**Task prompt:**
The lines below, from the one holding "roll_deg: -1.9" through the one holding "f_number: 1.8", are to be restated word for word, with all images left out.

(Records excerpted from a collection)
=== Begin Enclosure ===
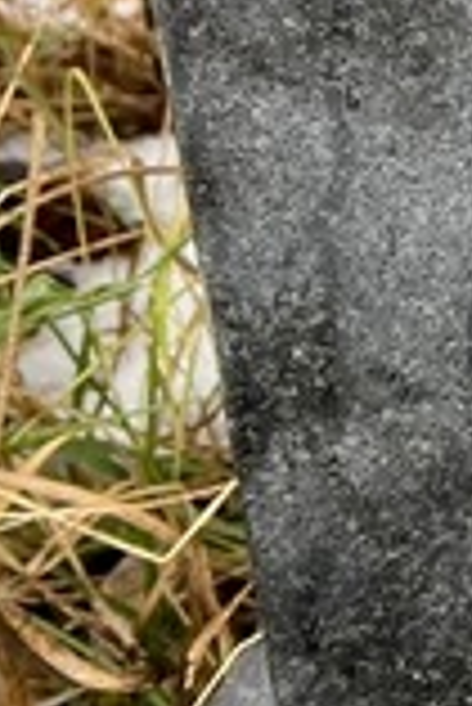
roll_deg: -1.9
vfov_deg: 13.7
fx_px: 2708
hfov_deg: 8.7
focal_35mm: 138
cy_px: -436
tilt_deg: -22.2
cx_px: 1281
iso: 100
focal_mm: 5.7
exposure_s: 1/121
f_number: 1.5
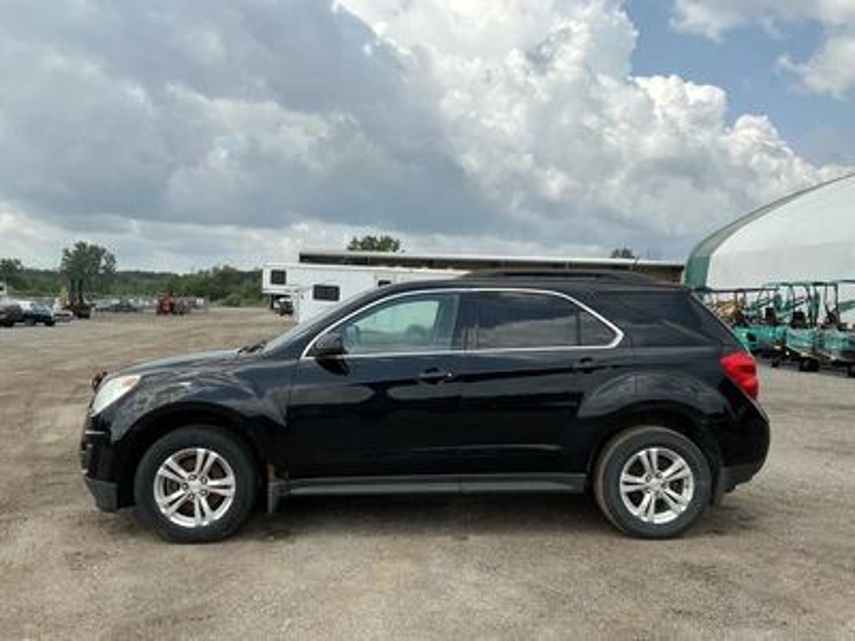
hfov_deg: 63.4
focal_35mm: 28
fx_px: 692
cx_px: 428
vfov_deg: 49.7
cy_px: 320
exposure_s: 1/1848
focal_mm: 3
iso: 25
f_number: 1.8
=== End Enclosure ===
=== Begin Enclosure ===
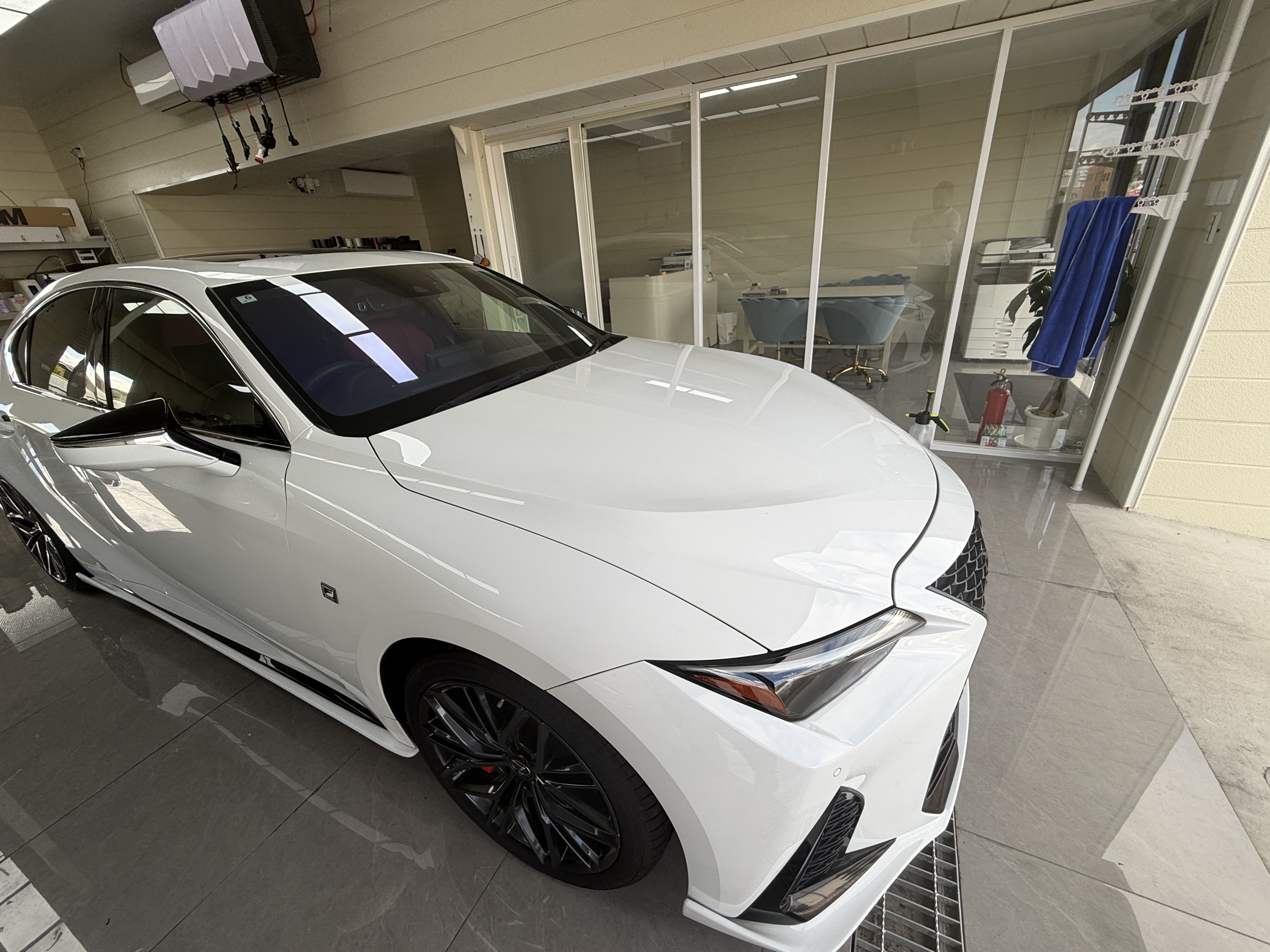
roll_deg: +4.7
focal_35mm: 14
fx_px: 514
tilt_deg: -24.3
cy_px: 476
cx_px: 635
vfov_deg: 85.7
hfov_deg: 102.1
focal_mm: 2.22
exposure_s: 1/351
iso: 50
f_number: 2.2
=== End Enclosure ===
**Task result:**
roll_deg: -1.9
vfov_deg: 13.7
fx_px: 2708
hfov_deg: 8.7
focal_35mm: 138
cy_px: -436
tilt_deg: -22.2
cx_px: 1281
iso: 100
focal_mm: 5.7
exposure_s: 1/121
f_number: 1.5
hfov_deg: 63.4
focal_35mm: 28
fx_px: 692
cx_px: 428
vfov_deg: 49.7
cy_px: 320
exposure_s: 1/1848
focal_mm: 3
iso: 25
f_number: 1.8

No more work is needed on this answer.